I've spent a lot of time trying to figure out where the error is, but it has not been possible to find where the error is, unfortunately. This process of "debugging" is really tiresome, and this is probably the first time that I can't figure out what's wrong. I would certainly appreciate some help!
The system of ODEs given:
$\frac{dx}{dt}=-\frac{3}{2}x-\frac{5}{2}y$,
$\frac{dy}{dt}=\frac{5}{2}x+\frac{3}{2}y$,
- Rewrite in matrix form:
$\frac{d\vec{x}}{dt}=\begin{bmatrix} -3/2 & -5/2 \\ 5/2 & 3/2 \end{bmatrix}\vec{x}$
- Find eigenvalues and eigenvectors:
$\lambda=\pm 2\rm{i}$
$\vec{v}=\begin{bmatrix} -3+4i\\ 5 \end{bmatrix}$ (multiplied by 5 to remove the fraction).
Now, $\vec{a}=\begin{bmatrix} -3\\ 5 \end{bmatrix}$, $\vec{b}=\begin{bmatrix} 4\\ 0 \end{bmatrix}$.
- Solution
We can write the solution as $\vec{x}=c_1 (\vec{a}\cos(2t)-\vec{b}\sin(2t))+c_2(\vec{a}\sin(2t)+\vec{b}\cos(2t))$, thus
$\vec{x}(t) = c_1 \begin{bmatrix} -3\cos(2t) -4\sin(2t) \\ 5\cos(2t) \end{bmatrix} + c_2\begin{bmatrix} -3\sin(2t) +4\cos(2t) \\ 5\sin(2t) \end{bmatrix}$.
However, this solution is wrong. What is/are my errors? :-/
Your result is :
$\vec{x}(t) = C_1 \begin{bmatrix} -3\cos(2t) -4\sin(2t) \\ 5\cos(2t) \end{bmatrix} + C_2\begin{bmatrix} -3\sin(2t) +4\cos(2t) \\ 5\sin(2t) \end{bmatrix}$.

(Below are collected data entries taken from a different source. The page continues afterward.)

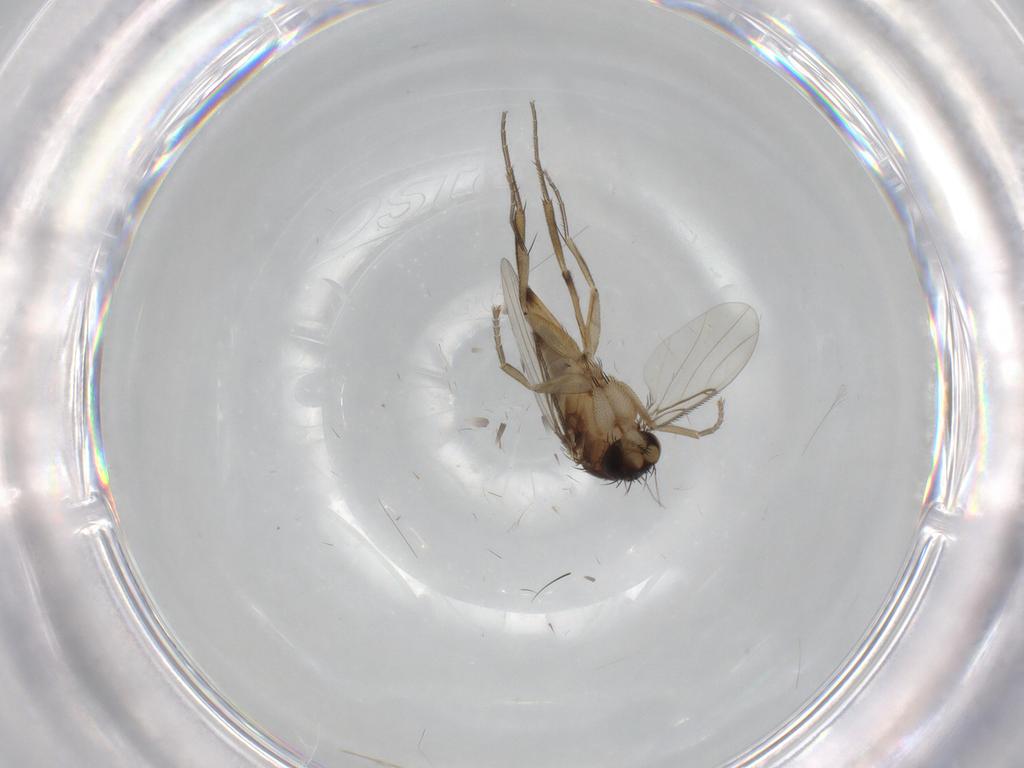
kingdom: Animalia
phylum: Arthropoda
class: Insecta
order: Diptera
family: Phoridae
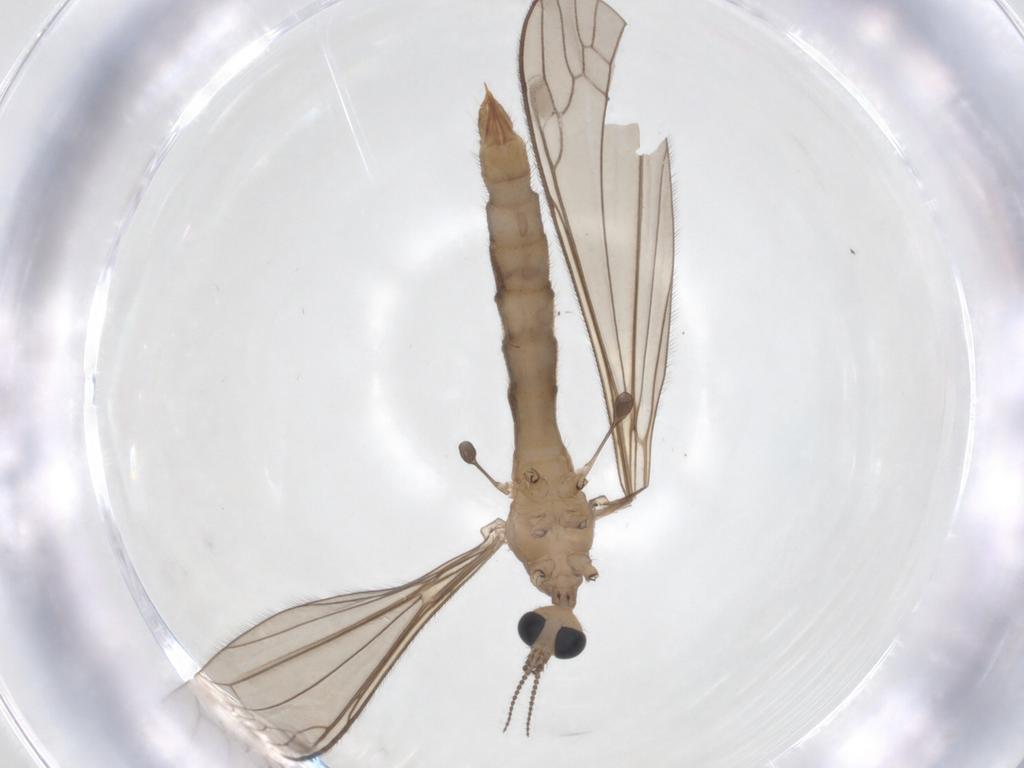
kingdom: Animalia
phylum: Arthropoda
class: Insecta
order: Diptera
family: Limoniidae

$\vec{x}(t) = \begin{bmatrix} -3C_1+4C_2 \\ 5C_1 \end{bmatrix}\cos(2t) + \begin{bmatrix} -4C_1-3C_2 \\ 5C_2 \end{bmatrix}\sin(2t)$.
The textbook result is :
$\vec{x}(t) = \begin{bmatrix} \frac{1}{4} c_1 (4\cos(2t) -3\sin(2t))-\frac{5}{4} c_2 \sin(2t)\\ \frac{5}{4} c_1 \sin(2t)+\frac{1}{4}c_2 (3\sin(2t)+4\cos(2t)) \end{bmatrix}$
$\vec{x}(t) = \begin{bmatrix} c_1 \\ c_2 \end{bmatrix}\cos(2t)+ \begin{bmatrix} -\frac{3}{4} c_1 -\frac{5}{4} c_2 \\ \frac{5}{4} c_1 +\frac{3}{4}c_2 \end{bmatrix}\sin(2t)$
Let $c_2=5C_1$ and $c_1=-3C_1+4C_2$
$ \begin{bmatrix} c_1 \\ c_2 \end{bmatrix}\cos(2t)+ \begin{bmatrix} -\frac{3}{4} c_1 -\frac{5}{4} c_2 \\ \frac{5}{4} c_1 +\frac{3}{4}c_2 \end{bmatrix}\sin(2t) = \begin{bmatrix} -3C_1+4C_2 \\ 5C_1 \end{bmatrix}\cos(2t) + \begin{bmatrix} -4C_1-3C_2 \\ 5C_2 \end{bmatrix}\sin(2t)$.
So, your result is correct. It is the same as the expected result, but with a different writting of the arbitrary constants.